The emissions is not the nightmare everyone likes to jump up & down about. My 08 lmm 3500 has been awesome! Pollution control is here to stay folks, like it or not. Before long state inspection will be checking on disconnected systems.


----------



## cubicinches (Oct 19, 2008)

lawn king;1025066 said:


> The emissions is not the nightmare everyone likes to jump up & down about. My 08 lmm 3500 has been awesome! Pollution control is here to stay folks, like it or not. Before long state inspection will be checking on disconnected systems.


Agreed 100%. I have an '08 LMM... zero issues. I'll be trading it in this summer for the new 2011... I think that will be the best Duramax yet... 

397hp and 765 ft.lbs. of torque.


----------



## Brandon29 (Jan 17, 2010)

I have a 2005 lly. I was looking for a 6.0 and I found this duramax and thought why not get the extra milage.

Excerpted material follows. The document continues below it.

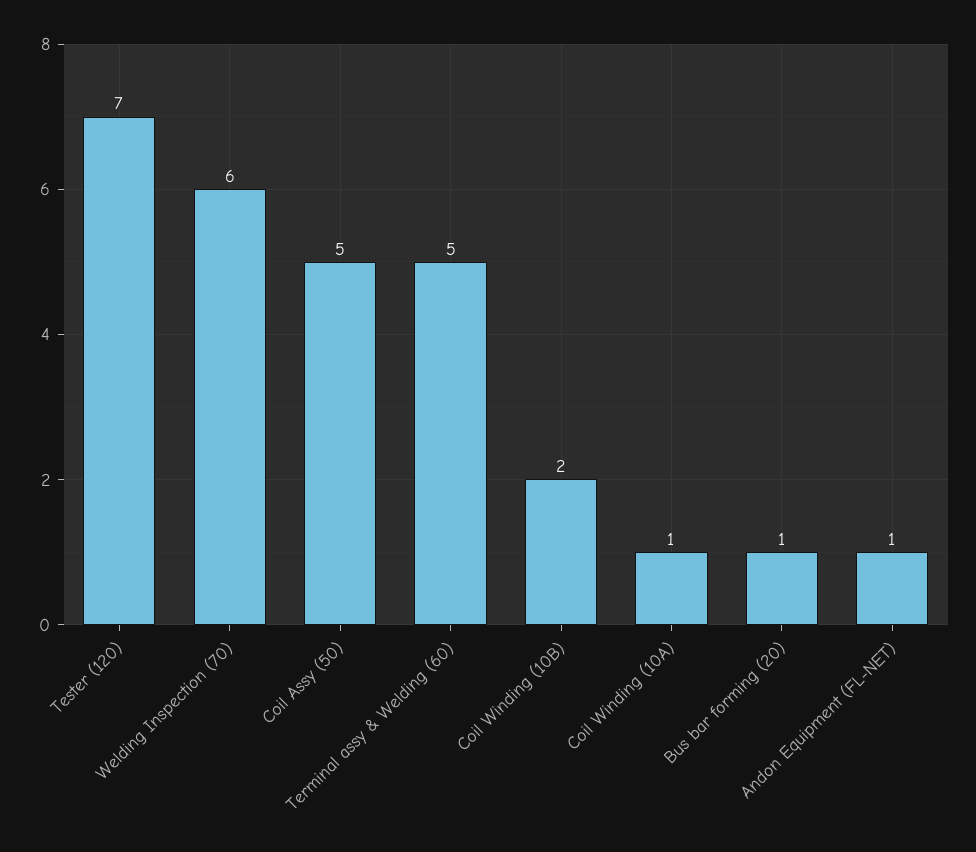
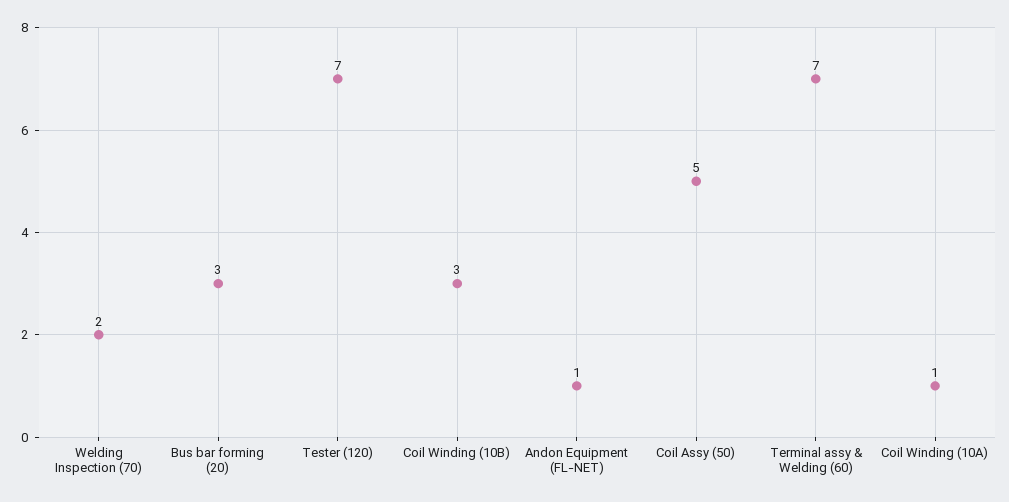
Welding Inspection (70): 6 -> 2
Terminal assy & Welding (60): 5 -> 7
Coil Winding (10B): 2 -> 3
Bus bar forming (20): 1 -> 3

I got it for what gassers with the same milage were going for. I have the EGR blocker plate, LBZ mouthpiece, Leveling kit, EFI live tune, 4 inch duals, and all amsoil fluids. Getting ready to do the transfer case pump rub fix for preventive maintence. I got mine from a guy in the army and his wife drove it most of the time. Just be careful and look over the truck really good before you get it. It took me 8 months to find a decent truck for a good price. Good luck and dont be scared about switching to a diesel.


----------